Если ты приедешь, если я еще буду жив, или буду в силах говорить с тобой и слушать тебя, я тебе _в_с_е_ скажу (что в силах сказать), и многого надо будет коснуться. Распутать – и распутаться. Для меня, по крайней мере. Искренно скажу: _т_е_п_е_р_ь_ во мне нет прежнего _н_е_п_р_е_о_б_о_р_и_м_о_г_о_ желания тебя увидеть, как было до твоего 1-го приезда. И это ты, ты… (я лишь из-за твоих «реплик» – тут повинен) _т_ы_ _в_с_е_ _д_е_л_а_л_а, (и до-делала!) чтобы _в_ы_ж_е_ч_ь_ из меня это «непреоборимое», повелительное желание-жажду _у_в_и_д_е_т_ь_ тебя!.. Ты меня под-секала, ты _с_а_м_а_ вынимала, выса-сывала себя из моей души. Т_а_к_ _я _в_и_ж_у_ себя, свое, – в отношении тебя, к тебе, тебя ко мне.

◆ ИСХОДНЫЕ ДАННЫЕ
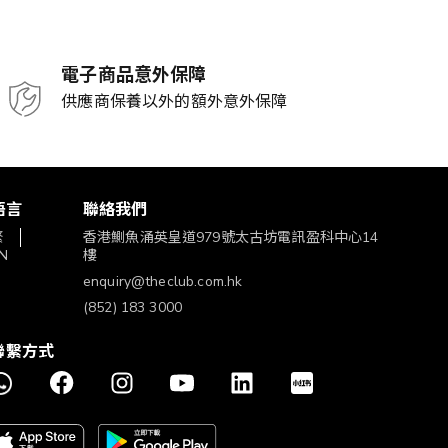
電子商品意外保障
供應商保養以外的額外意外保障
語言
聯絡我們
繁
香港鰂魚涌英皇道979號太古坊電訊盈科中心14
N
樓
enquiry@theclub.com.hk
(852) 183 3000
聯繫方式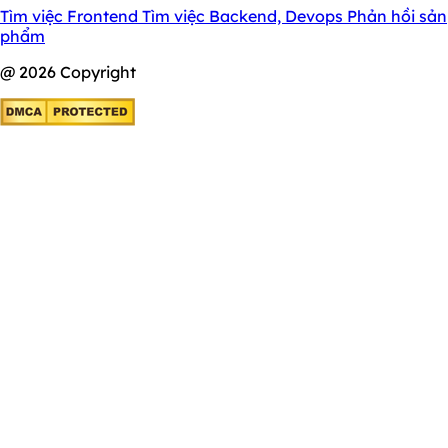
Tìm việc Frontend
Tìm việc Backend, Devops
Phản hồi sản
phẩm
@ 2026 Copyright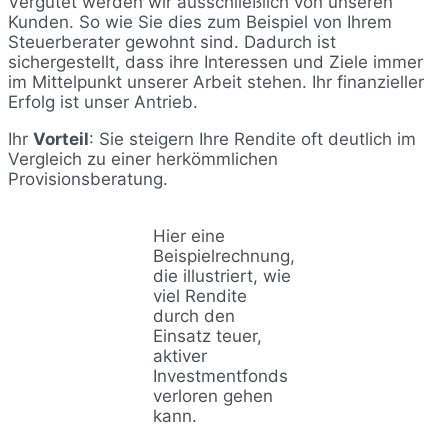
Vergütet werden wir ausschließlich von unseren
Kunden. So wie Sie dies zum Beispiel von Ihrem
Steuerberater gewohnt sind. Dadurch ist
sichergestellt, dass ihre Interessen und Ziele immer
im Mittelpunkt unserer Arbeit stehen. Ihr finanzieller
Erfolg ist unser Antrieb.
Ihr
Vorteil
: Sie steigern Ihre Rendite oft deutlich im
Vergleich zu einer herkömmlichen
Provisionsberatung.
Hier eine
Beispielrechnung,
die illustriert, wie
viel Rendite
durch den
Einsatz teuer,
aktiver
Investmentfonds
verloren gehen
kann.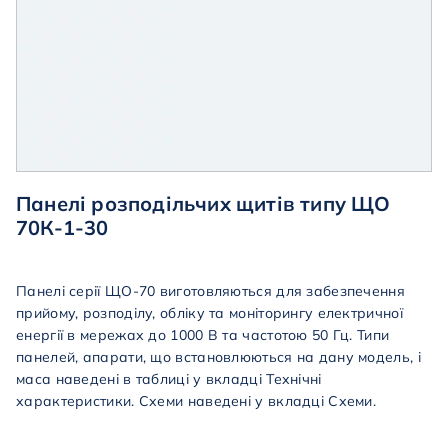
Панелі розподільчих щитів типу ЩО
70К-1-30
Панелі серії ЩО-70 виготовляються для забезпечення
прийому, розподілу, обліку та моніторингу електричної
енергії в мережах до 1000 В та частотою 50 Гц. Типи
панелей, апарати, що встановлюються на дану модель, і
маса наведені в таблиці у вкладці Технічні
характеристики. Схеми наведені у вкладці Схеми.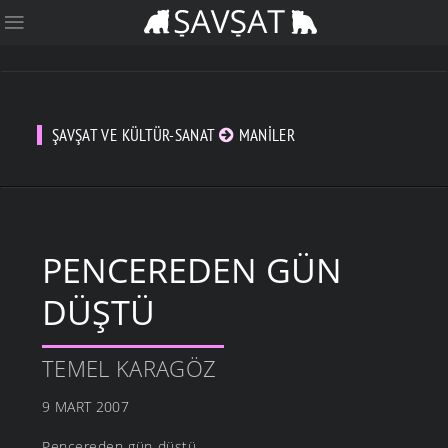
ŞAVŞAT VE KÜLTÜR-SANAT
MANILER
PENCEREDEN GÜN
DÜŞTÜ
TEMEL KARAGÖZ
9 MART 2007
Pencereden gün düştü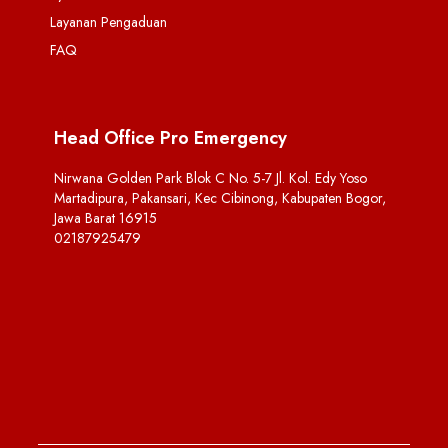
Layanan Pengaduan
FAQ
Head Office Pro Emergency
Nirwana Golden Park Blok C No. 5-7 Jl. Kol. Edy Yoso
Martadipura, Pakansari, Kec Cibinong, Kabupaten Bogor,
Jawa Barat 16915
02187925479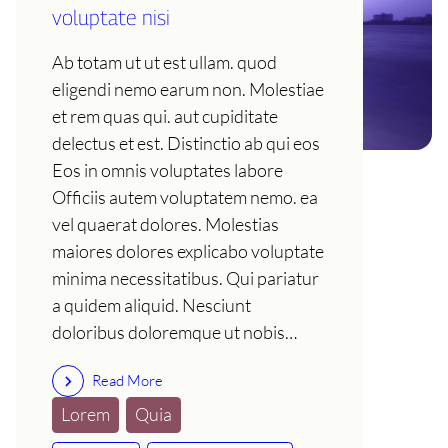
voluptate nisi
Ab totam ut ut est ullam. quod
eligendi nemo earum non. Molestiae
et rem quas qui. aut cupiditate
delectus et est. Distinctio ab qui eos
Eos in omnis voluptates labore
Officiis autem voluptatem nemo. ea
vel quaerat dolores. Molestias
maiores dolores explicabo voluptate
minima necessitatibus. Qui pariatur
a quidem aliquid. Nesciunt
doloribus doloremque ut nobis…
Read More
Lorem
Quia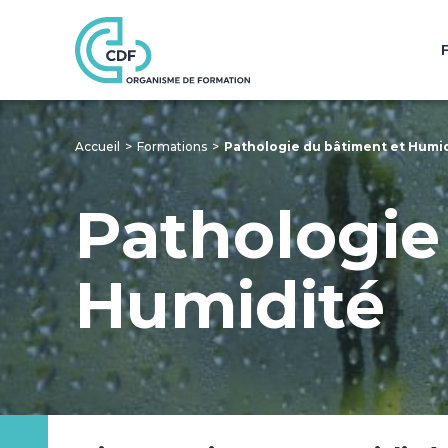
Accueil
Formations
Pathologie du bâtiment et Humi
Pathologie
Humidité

...

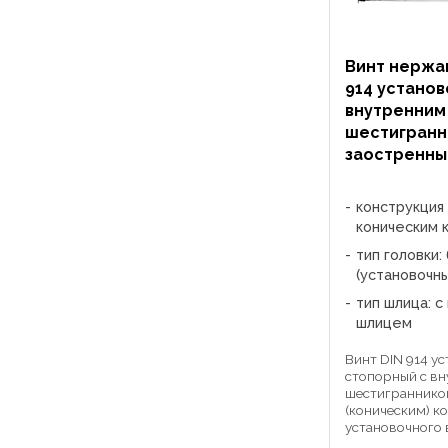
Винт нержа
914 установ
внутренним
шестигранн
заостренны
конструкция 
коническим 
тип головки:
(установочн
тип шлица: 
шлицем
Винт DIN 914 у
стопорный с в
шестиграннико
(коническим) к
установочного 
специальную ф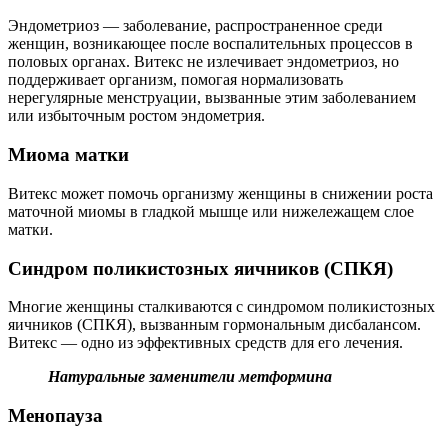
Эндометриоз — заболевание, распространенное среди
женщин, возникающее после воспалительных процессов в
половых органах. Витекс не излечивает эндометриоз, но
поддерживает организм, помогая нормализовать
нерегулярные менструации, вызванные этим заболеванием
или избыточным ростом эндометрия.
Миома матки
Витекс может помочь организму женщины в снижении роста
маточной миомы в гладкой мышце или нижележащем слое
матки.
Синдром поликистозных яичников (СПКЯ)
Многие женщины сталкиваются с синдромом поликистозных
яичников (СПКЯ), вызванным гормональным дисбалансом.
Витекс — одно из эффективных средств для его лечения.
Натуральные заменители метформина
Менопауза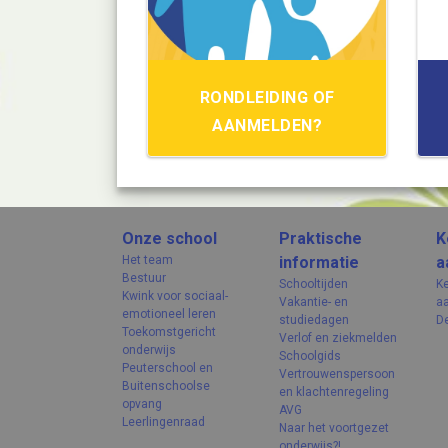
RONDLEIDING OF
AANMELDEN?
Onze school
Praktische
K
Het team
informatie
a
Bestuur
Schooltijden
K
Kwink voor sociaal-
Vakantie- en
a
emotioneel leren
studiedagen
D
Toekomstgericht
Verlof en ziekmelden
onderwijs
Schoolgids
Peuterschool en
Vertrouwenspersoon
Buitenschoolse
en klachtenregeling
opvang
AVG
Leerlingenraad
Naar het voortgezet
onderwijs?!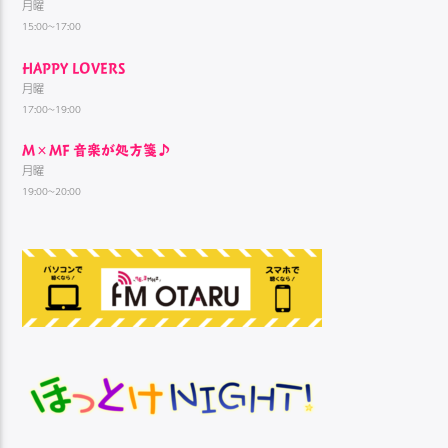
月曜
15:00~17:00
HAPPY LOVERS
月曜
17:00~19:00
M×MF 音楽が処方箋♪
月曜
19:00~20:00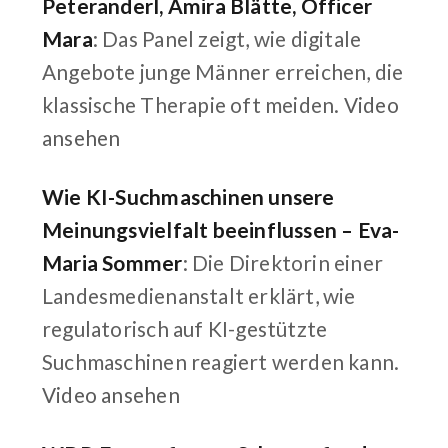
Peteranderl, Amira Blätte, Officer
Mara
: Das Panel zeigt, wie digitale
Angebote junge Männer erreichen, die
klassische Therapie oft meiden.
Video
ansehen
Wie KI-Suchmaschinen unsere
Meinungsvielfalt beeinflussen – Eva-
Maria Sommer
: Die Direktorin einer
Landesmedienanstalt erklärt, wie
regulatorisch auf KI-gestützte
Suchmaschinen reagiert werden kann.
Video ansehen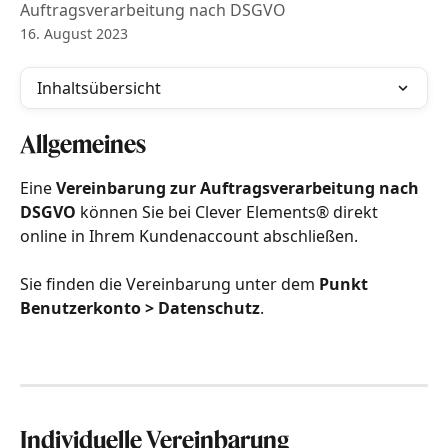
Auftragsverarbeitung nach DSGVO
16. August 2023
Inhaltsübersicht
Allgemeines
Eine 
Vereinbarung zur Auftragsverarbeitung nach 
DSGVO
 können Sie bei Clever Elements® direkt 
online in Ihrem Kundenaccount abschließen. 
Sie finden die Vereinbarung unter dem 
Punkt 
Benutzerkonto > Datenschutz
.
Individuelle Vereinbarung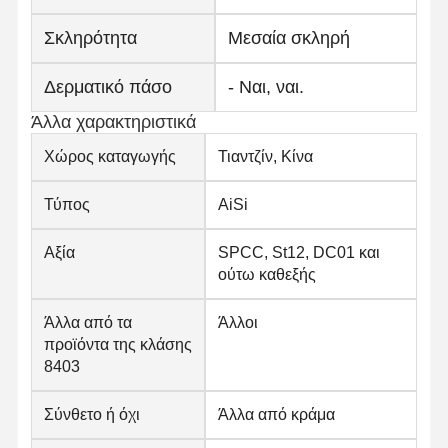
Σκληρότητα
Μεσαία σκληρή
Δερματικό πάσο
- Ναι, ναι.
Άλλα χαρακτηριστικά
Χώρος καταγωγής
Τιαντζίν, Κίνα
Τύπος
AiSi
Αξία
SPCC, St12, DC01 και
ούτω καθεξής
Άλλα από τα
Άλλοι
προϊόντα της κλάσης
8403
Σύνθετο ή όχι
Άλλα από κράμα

---

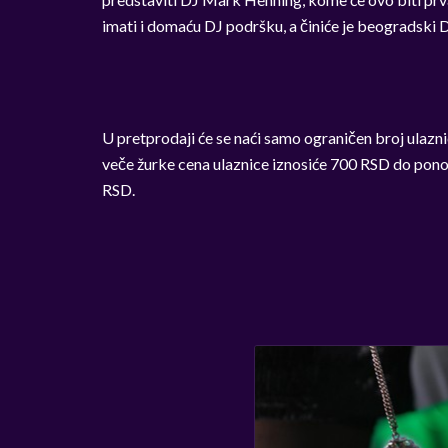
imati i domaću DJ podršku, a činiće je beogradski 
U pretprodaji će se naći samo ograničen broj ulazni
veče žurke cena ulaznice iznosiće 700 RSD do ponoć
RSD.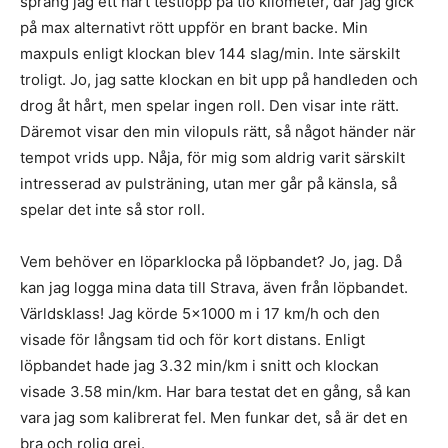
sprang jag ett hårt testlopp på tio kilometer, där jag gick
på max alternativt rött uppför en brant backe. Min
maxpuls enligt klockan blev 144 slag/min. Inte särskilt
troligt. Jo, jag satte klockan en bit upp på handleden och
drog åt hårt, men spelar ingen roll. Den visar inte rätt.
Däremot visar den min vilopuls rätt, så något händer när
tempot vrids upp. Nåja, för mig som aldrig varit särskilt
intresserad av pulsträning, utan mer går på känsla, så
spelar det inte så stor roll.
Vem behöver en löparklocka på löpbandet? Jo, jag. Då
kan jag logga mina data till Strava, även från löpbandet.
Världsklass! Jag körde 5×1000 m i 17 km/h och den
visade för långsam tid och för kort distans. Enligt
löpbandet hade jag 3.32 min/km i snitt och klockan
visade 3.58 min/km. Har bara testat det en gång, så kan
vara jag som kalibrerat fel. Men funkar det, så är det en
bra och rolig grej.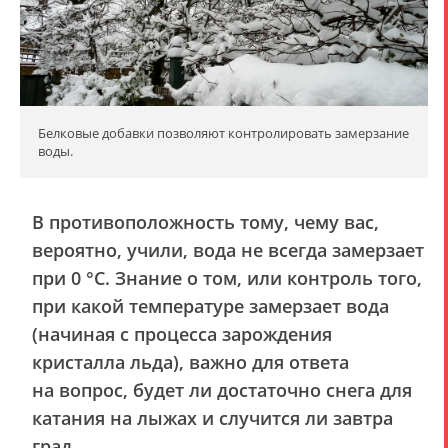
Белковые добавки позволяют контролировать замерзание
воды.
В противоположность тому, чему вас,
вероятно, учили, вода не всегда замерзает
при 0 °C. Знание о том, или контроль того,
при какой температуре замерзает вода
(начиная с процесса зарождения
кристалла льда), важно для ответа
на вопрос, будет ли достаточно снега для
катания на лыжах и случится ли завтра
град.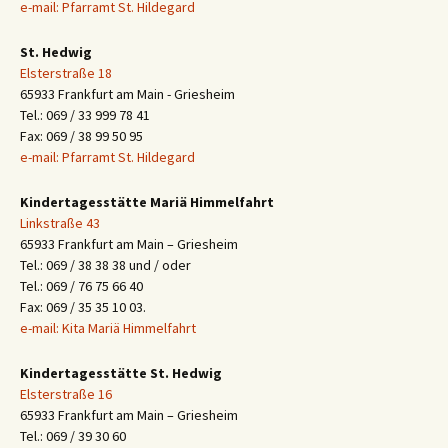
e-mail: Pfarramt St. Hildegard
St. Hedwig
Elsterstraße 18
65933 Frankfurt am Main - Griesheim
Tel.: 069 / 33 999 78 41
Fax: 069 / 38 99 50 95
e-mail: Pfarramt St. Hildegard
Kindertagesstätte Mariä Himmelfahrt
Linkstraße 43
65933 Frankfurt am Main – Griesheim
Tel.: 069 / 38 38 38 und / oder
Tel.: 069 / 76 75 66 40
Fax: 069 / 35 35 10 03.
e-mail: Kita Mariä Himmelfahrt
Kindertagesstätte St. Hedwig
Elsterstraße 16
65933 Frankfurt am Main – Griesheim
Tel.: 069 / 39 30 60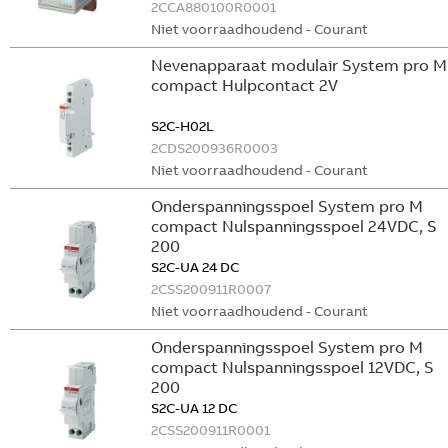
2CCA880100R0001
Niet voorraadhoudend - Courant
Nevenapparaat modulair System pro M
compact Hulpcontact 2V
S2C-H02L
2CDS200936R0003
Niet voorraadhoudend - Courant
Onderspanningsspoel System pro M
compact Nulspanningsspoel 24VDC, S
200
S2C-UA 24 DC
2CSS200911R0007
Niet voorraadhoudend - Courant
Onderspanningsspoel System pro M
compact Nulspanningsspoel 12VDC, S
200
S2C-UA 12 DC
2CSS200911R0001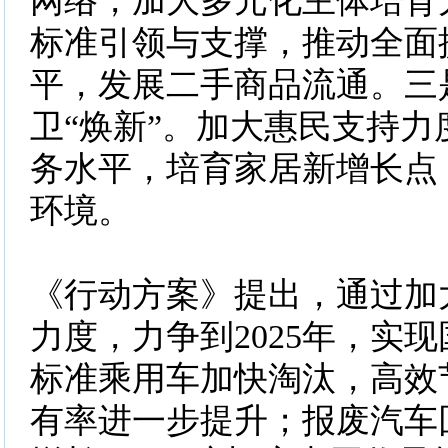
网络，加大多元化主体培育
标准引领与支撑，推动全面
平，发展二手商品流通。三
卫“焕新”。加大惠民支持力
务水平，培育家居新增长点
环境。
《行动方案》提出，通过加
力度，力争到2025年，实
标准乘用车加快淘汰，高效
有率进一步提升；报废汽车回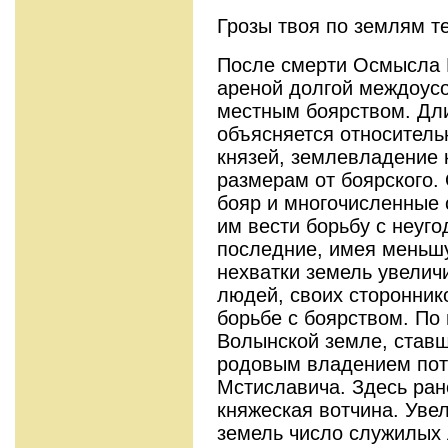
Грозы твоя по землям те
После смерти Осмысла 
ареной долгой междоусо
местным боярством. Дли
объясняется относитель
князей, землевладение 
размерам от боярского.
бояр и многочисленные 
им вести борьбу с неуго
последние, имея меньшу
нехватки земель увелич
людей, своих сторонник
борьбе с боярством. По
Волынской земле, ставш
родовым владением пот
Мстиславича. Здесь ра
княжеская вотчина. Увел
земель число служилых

◆ ЗАДАНИЯ
(a) Перепечатайте из отрывка письма фрагмент от «Если ты приедешь, если» до «тебя ко мне.» включительно.
(b) Ответьте по отрывку письма на вопросы:
(i) При каких условиях автор письма обещает сказать адресату всё?
(ii) До какого по счёту приезда адресата у автора было непреоборимое желание его увидеть?
(iii) Из-за чего автор признаёт себя здесь повинным?
(c) Продолжите отрывок из письма, начав сразу после его последнего предложения.

◆ ОТВЕТЫ К ЗАДАНИЯМ
(a)
Если ты приедешь, если я еще буду жив, или буду в силах говорить с тобой и слушать тебя, я тебе _в_с_е_ скажу (что в силах сказать), и многого надо будет коснуться. Распутать – и распутаться. Для меня, по крайней мере. Искренно скажу: _т_е_п_е_р_ь_ во мне нет прежнего _н_е_п_р_е_о_б_о_р_и_м_о_г_о_ желания тебя увидеть, как было до твоего 1-го приезда. И это ты, ты… (я лишь из-за твоих «реплик» – тут повинен) _т_ы_ _в_с_е_ _д_е_л_а_л_а, (и до-делала!) чтобы _в_ы_ж_е_ч_ь_ из меня это «непреоборимое», повелительное желание-жажду _у_в_и_д_е_т_ь_ тебя!.. Ты меня под-секала, ты _с_а_м_а_ вынимала, выса-сывала себя из моей души. Т_а_к_ _я _в_и_ж_у_ себя, свое, – в отношении тебя, к тебе, тебя ко мне.

(b)
(i) Если адресат приедет и если автор ещё будет жив или будет в силах говорить с адресатом и слушать его.
(ii) До первого приезда.
(iii) Из-за «реплик» адресата.

(c)
Ты знаешь, что я – не только «я», но и я, _д_а_в_ш_и_й_ _о_т_ сокровенного во мне – открыто, явно, реально, давший, созидавший, создавший – этого не закрыть.
И это тебе извечно.
И вот, при всем этом – _т_а_к..!
Какой же вывод?!..
Очень больной, – по крайней мере – для меня. Думаю (и хочу верить), что и – для тебя (в светлые минуты, хотя бы, когда ты опоминаешься).
Не для укора сказал тебе все это: для прояснения _в_с_е_г_о_ – в наших отношениях, в нашей _с_в_я_з_а_н_н_о_с_т_и_ душевной. Не смотря ни на что, эта «связанность» – _е_с_т_ь, да, чувствование ее – и во мне, и в тебе…
Прости же, прими эти мои _п_о_с_л_е_д_н_и_е_ признания. Я должен был высказаться. Не укором, а моей, – м. б. и _б_о_л_ь_н_о_й_ правдой. Мне больно писать это. Но и замолчать этого я не в силах. Я могу частично сгущать, обострить… но сущность – верна. Ты совестью твоей, твоею чуткостью (они взывают в тебе в лучшие твои миги) – _п_р_и_з_н_а_е_ш_ь_ это.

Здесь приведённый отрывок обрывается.